If we have a value for the sample size (on top of values for alpha and power as discussed above), we can use power analysis to calculate the minimal effect size that can be discovered in a statistical test.

Knowing the minimal effect size enables us to eliminate candidates whose minimal effect is too high, where “too high” is a number that depends on the case at hand. Note that the volume changes between sub-populations; clearly, models of sub-populations with high volume will have an advantage here.

A note on effect size:

Effect size can be many things; it depends on the statistical problem at hand. If we are in a regression problem, the effect size can be the correlation between X and Y. If we perform a t-test to establish the significance of the difference between means, it is common to use the standardized mean difference (SMD), i.e., the difference between means divided by the standard deviation (e.g., Cohen’s d, Glass’s Delta).

Calculating sample size for a given effect size:

Deciding on the effect size can be challenging. In some cases, you can estimate the expected effect size from your experience with the data, your experience training and validating the new model. In other cases, you can use the costs of the training and model replacement process as the minimal effect size (here, you demand a financial justification for replacing the old model). In other cases, the management gives the minimal effect size you need to achieve (for example, a new model needs to perform at least 5% better than the old one).

If you provide the required statistical power, significance level, and effect size, then the power analysis tool can calculate the smallest sample size needed for each of the candidate A/B tests. Ideally, we prefer to do A/B tests that require smaller sample sizes.

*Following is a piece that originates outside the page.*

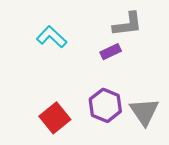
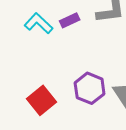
purple rectangle: (111, 52) -> (70, 20), moved

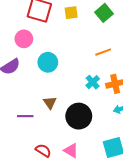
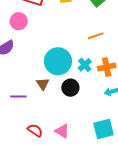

After you have the outputs for all the candidates for A/B testing, you can:

(1) Rank models by their minimal sample size — the best candidate has the smallest sample size.

(2) Eliminate candidates with an impossible-to-achieve sample size.

A note on sample size:

Many times, the interesting value is the duration of the A/B test rather than the sample size. To report the shortest duration, we need to transform the sample size to time using the volume. As we don’t know the volume during the A/B test in advance, we need to estimate it from historical data.

When using historical data, one needs to consider the following: Is the volume constant over time? If so, then we can easily extrapolate past values into the future. However, usually, this is not the case. We need to consider changes over time (e.g., volume increases with time) and seasonality (e.g., higher volume during specific periods of the year, like the holiday season).

Some final words

As a final remark in this blog, I want to discuss a point that the data science team must convey to the management to avoid false expectations. A significant statistical test is not guaranteed even if you apply the power analysis tool and choose the model replacement in a rigorous methodology.

First, you can find an effect only if it exists. If the new model is not better than the old model, the only way to have a significant statistical test is by making a type 1 error.

Second, even if the statistical power is high (e.g., 80%), we still have a non-zero probability (e.g., 20%) of not finding the effect (i.e., the statistical test will not be significant). A power of 80% implies a 20% (1 in 5 cases) chance that the statistical test will be insignificant even if the new model is better than the old model.